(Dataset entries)
------------------------
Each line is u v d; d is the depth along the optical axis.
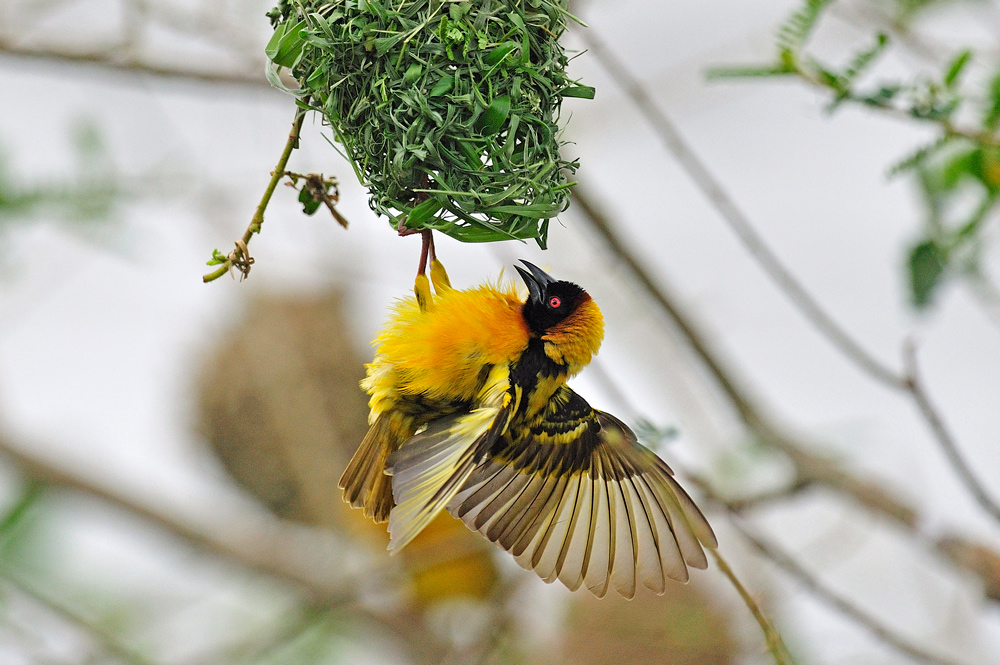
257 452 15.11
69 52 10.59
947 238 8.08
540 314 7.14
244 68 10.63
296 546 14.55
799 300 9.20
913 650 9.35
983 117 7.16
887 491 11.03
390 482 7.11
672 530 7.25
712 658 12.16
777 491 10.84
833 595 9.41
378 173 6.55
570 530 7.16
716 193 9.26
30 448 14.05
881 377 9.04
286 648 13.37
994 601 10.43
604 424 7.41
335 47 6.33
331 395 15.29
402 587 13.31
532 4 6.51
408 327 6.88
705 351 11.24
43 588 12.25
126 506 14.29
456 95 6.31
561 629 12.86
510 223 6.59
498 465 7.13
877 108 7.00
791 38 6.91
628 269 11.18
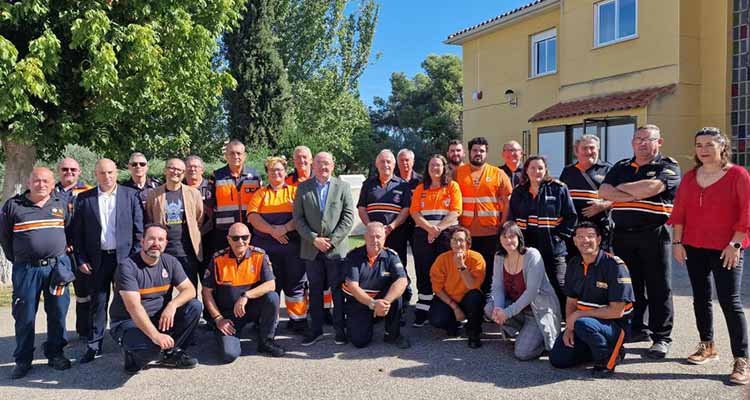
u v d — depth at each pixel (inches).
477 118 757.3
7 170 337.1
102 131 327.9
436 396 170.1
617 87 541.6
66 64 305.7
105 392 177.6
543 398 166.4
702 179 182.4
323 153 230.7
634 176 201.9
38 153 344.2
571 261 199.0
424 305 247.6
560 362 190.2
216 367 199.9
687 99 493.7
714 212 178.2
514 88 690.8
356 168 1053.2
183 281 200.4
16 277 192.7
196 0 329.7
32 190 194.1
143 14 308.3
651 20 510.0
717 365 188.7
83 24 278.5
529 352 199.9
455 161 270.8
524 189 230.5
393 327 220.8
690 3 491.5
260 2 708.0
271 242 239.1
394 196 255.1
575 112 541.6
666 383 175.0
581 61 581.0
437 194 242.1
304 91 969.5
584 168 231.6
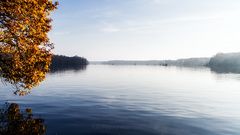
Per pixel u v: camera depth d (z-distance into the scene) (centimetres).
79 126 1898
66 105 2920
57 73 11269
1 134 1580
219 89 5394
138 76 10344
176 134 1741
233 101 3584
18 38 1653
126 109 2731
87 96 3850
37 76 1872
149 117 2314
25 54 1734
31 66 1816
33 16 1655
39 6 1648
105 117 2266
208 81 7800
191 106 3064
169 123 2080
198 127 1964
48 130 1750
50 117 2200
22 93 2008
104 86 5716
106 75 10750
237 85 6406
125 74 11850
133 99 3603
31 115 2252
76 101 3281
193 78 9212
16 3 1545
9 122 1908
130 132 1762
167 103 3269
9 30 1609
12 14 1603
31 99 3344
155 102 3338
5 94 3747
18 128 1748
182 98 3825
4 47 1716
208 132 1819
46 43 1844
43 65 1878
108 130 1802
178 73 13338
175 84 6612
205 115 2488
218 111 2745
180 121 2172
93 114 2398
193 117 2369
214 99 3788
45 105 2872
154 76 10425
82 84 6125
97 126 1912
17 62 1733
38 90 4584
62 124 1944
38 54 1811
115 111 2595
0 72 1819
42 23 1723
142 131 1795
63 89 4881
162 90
------------------------
§ Your task:
Copy each of the entries above precisely, and drop whatever pictures they hold.

§ Finished task:
Each line is u v d; d is the depth along the optical axis.
257 452 15.11
69 52 10.59
947 238 8.08
540 314 7.14
244 68 10.63
296 546 14.55
799 300 9.20
913 650 9.35
983 117 7.16
887 491 11.03
390 482 7.11
672 530 7.25
712 658 12.16
777 491 10.84
833 595 9.41
378 173 6.55
570 530 7.16
716 193 9.26
30 448 14.05
881 377 9.04
286 648 13.37
994 601 10.43
604 424 7.41
335 47 6.33
331 395 15.29
402 587 13.31
532 4 6.51
408 327 6.88
705 351 11.24
43 588 12.25
126 506 14.29
456 95 6.31
561 629 12.86
510 223 6.59
498 465 7.13
877 108 7.00
791 38 6.91
628 269 11.18
u v d — depth at each pixel (inches).
477 118 757.3
7 170 337.1
102 131 327.9
436 396 170.1
617 87 541.6
66 64 305.7
105 392 177.6
543 398 166.4
702 179 182.4
323 153 230.7
634 176 201.9
38 153 344.2
571 261 199.0
424 305 247.6
560 362 190.2
216 367 199.9
687 99 493.7
714 212 178.2
514 88 690.8
356 168 1053.2
183 281 200.4
16 277 192.7
196 0 329.7
32 190 194.1
143 14 308.3
651 20 510.0
717 365 188.7
83 24 278.5
529 352 199.9
455 161 270.8
524 189 230.5
393 327 220.8
690 3 491.5
260 2 708.0
271 242 239.1
394 196 255.1
575 112 541.6
666 383 175.0
581 61 581.0
437 194 242.1
304 91 969.5
584 168 231.6
Per pixel u v: camera depth d (z-distance into the scene) (centimetres).
79 126 1898
66 105 2920
57 73 11269
1 134 1580
219 89 5394
138 76 10344
176 134 1741
233 101 3584
18 38 1653
126 109 2731
87 96 3850
37 76 1872
149 117 2314
25 54 1734
31 66 1816
33 16 1655
39 6 1648
105 117 2266
208 81 7800
191 106 3064
169 123 2080
198 127 1964
48 130 1750
50 117 2200
22 93 2008
104 86 5716
106 75 10750
237 85 6406
125 74 11850
133 99 3603
31 115 2252
76 101 3281
193 78 9212
16 3 1545
9 122 1908
130 132 1762
167 103 3269
9 30 1609
12 14 1603
31 99 3344
155 102 3338
5 94 3747
18 128 1748
182 98 3825
4 47 1716
208 132 1819
46 43 1844
43 65 1878
108 130 1802
178 73 13338
175 84 6612
205 115 2488
218 111 2745
180 121 2172
93 114 2398
193 117 2369
214 99 3788
45 105 2872
154 76 10425
82 84 6125
97 126 1912
17 62 1733
38 90 4584
62 124 1944
38 54 1811
115 111 2595
0 72 1819
42 23 1723
142 131 1795
63 89 4881
162 90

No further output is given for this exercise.